The gratuity of staff is not included in the price of your trip. Our general recommendation is to tip in accordance with the level and quality of service provided. As a guideline we recommend about US$5 per guest per day for the guide. In restaurants and for taxi drivers the customary tip is approximately 10%. Tipping in US$1.00 bills for porters and waiters at lodges is greatly appreciated, so it is advisable to bring some US$ notes in smaller denominations with you.

Photography – General

Make sure that you are thoroughly conversant with all your equipment before coming on holiday and that you have an ample supply of film (2/3 rolls per day) or memory cards, video cassettes and spare batteries and lens papers with you. Out of respect for the local cultures, seek the advice of your guide before photographing people.
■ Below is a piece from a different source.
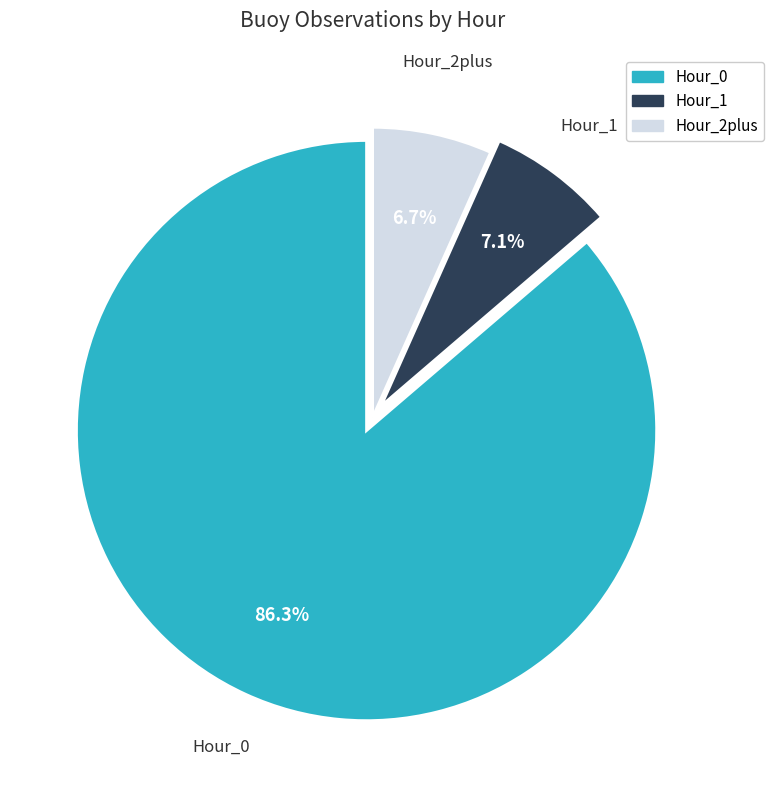

What is the total percentage of Hour_0 and Hour_1?

93.3%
Note that certain Government, military and police buildings may not be photographed. Video and digital cameras can be recharged at most hotels.

Photography – Stills

For real enthusiasts, one or two camera bodies (one for high speed film or black and white is useful) with 28mm, 80-200/300mm zoom. Wide angle and macro lenses are also useful. An ultra violet filter should be fitted to each lens. A polarizing circular filter is advisable on a wide angle when photographing pagodas in bright sunlight. There are some good 1•4 teleconvertors which are suitable for zoom lens that work very well. Bring a flash for evening scenes and flashfill. Allow for at least two to three rolls of 36 exposure film per day, some of which should be high-speed film for early morning and late afternoon shots. ASA 100 & 200 should be the bulk with some 400 for poor light (evening and indoor) conditions. Remember to bring spare camera batteries.

Video

A 12v car power adaptor for running the video, and charging its spare batteries, is always useful. A 12V DC to 115V AC portable power inverter is an alternative. Our vehicles are negative-ground 12 volt systems and the local mains supply is 220/240 volt, 50 Hz, so bring a good quality transformer if you have a 110V (US) system. Hotels are of course 220V.

Binoculars

Binoculars are optional and by no means essential in Myanmar.  However if you would like to bring some along, the best field binoculars are lightweight with central focusing and good light-gathering capability.  Do not get them too powerful as these are hard to hold steady:  7 x 50, 8 x 42, 8 x 32 or 10 x 32 are excellent sizes.  Avoid the zoom variety, as clarity is often poor.

Electric current

Electricity is 220V AC, so with 110V appliances, you will need both an adapter for the proper plug configuration and a converter for the correct current. Round two pronged plug sockets are used.